# I just took off Mandy's pom poms



## Jenspoo (Mar 25, 2009)

She looks really pretty!


----------



## mercymoon (Aug 29, 2008)

I think you did a good job! I had poms on 
Scooter for awhile, but shaved them off as
well, gotta change the look from time to time, huh?


----------



## jester's mom (Nov 25, 2008)

She looks beautiful like that. 

LOL... one of the great things about poodles, you can change their hair cuts and thus their looks every so often. I love that!! LOL


----------



## spoospirit (Mar 10, 2009)

_She looks great! I have my spoos in show coat so I can't play now but when they are done, I'm going to have some fun!_


----------



## FUZBUTZ (Aug 23, 2008)

I think Mandy looks great. I can just imagine what she would look like with blood all over her from biting at the clippers, ugh, silly girl.


----------



## Pamela (Sep 9, 2008)

she looks adorable! I like the short legs - especially for the warmer weather!


----------



## roxy25 (Dec 18, 2008)

She looks nice an neat great job


----------



## WonderPup (Oct 26, 2008)

awwwww lookit how cute she looks  Good job


----------



## passion4poodles (Apr 11, 2009)

You did a better job then I probably could have! LOL!! Keep it up!


----------



## Sivaro (Sep 19, 2008)

Looks great, she is so pretty


----------



## murieics (May 10, 2009)

I think she looks great like that! She'll probably be cooler and easier to keep clean over the summer like that...


----------



## Mandycasey'smom (Jan 3, 2009)

ha on the keep clean. Son let her run around this morning and since sombody here likes to cut the grass to short it is very thin this spring. In other words damp wet thin grass with light coloured dog running through it = muddy dirty paws.

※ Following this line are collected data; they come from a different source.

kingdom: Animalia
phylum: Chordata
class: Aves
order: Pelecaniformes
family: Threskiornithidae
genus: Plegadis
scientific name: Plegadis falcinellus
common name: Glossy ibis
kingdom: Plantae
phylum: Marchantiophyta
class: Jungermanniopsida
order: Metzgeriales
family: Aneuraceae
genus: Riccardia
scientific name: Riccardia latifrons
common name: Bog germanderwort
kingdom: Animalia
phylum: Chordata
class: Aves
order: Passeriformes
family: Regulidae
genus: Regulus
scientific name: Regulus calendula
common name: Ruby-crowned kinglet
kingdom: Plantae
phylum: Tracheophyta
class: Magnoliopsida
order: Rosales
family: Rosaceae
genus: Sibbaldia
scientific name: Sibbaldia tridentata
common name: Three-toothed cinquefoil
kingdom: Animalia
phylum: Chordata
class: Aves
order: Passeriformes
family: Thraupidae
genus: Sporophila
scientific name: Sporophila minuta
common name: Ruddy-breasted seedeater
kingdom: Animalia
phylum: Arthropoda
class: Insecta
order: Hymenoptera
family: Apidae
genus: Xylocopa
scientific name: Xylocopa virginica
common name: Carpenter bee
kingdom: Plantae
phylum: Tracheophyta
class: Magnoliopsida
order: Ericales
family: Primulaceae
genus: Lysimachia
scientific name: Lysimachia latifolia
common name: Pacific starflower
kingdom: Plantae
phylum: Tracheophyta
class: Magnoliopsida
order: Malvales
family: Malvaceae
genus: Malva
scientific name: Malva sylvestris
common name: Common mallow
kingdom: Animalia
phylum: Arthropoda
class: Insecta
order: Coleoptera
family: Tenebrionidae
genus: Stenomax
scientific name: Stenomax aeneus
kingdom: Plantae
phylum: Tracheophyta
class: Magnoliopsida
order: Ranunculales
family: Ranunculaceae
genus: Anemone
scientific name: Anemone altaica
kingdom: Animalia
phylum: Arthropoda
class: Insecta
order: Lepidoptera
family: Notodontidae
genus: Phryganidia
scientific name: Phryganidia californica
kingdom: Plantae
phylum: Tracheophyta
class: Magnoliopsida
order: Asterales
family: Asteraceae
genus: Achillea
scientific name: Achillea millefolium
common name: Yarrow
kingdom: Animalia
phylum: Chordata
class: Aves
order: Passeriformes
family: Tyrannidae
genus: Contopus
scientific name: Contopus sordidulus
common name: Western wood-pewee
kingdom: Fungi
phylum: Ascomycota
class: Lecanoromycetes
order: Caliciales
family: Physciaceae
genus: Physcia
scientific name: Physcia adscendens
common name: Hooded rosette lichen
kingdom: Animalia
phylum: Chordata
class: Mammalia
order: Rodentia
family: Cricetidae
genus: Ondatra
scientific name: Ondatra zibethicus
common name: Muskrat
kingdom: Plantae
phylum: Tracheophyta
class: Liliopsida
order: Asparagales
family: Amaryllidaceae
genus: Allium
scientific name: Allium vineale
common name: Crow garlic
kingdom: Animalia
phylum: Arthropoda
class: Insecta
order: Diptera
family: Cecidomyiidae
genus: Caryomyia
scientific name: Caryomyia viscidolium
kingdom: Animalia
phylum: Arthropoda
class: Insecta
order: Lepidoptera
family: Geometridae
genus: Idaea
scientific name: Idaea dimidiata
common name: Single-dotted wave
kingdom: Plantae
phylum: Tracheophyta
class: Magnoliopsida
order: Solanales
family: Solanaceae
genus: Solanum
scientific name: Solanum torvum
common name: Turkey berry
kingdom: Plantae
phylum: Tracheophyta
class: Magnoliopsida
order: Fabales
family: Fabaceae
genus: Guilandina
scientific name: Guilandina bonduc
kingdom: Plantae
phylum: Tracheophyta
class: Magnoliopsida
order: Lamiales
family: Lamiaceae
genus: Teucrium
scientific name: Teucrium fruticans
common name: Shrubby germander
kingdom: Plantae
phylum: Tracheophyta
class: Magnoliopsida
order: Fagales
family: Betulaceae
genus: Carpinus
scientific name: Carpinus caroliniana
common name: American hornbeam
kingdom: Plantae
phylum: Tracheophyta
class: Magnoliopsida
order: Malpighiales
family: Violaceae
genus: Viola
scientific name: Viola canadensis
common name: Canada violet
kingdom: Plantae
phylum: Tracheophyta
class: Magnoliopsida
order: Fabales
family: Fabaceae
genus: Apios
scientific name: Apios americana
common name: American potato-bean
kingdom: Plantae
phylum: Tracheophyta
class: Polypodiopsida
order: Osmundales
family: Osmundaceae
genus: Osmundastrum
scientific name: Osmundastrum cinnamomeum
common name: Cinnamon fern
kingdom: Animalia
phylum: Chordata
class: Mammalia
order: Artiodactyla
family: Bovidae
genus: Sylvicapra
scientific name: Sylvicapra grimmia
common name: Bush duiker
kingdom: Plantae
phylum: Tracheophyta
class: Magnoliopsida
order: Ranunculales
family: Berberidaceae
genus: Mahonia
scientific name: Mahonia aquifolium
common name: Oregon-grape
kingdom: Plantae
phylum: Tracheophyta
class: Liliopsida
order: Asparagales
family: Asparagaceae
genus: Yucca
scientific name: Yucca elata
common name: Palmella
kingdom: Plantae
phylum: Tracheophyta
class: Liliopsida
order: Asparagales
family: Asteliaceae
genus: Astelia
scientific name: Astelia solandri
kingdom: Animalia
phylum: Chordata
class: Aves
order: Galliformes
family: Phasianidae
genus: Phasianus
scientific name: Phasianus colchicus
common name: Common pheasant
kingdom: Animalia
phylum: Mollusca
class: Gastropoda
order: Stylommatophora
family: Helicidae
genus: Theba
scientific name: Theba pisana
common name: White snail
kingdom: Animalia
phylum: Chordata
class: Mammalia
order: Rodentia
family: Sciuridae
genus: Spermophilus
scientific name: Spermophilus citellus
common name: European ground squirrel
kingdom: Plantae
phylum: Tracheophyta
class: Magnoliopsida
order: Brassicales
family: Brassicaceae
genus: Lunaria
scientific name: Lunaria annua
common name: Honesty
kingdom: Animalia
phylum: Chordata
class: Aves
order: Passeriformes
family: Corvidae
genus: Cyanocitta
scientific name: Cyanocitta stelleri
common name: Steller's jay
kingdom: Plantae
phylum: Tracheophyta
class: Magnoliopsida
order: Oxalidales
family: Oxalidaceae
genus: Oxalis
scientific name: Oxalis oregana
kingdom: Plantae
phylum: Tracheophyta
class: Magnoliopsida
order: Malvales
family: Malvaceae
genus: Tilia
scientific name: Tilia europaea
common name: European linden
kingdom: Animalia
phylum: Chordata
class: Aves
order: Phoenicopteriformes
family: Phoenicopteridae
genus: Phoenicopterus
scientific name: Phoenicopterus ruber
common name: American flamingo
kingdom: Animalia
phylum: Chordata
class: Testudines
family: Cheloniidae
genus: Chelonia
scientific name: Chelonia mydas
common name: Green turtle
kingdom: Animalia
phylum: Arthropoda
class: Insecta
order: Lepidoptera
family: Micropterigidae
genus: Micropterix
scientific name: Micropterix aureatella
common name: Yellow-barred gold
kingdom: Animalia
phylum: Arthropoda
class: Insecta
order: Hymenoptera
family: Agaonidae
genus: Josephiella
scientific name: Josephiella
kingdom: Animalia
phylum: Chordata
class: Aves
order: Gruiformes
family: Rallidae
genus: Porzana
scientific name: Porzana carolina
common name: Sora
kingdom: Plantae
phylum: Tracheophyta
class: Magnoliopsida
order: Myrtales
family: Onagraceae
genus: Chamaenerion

oh well I have the pictures to prove she was clean


----------



## murieics (May 10, 2009)

Well at least they were just muddy- she could have been following around behind someone cutting the grass- then they would have been stained green!


----------



## spoofan (Dec 11, 2008)

Mandy looks good in anything.
She is such a girly girl.


----------



## WonderPup (Oct 26, 2008)

Mandycasey'smom said:


> ha on the keep clean. Son let her run around this morning and since sombody here likes to cut the grass to short it is very thin this spring. In other words damp wet thin grass with light coloured dog running through it = muddy dirty paws.
> 
> oh well I have the pictures to prove she was clean


I hear ya!! My hubby is the same way about the grass, there are some parts of our yard where we barely have grass now. Of course Jazz goes out every morning and come back in looking like she was mudd wrestling out there lol.


----------



## Michelle Underwood (Aug 15, 2008)

What a beauty!


----------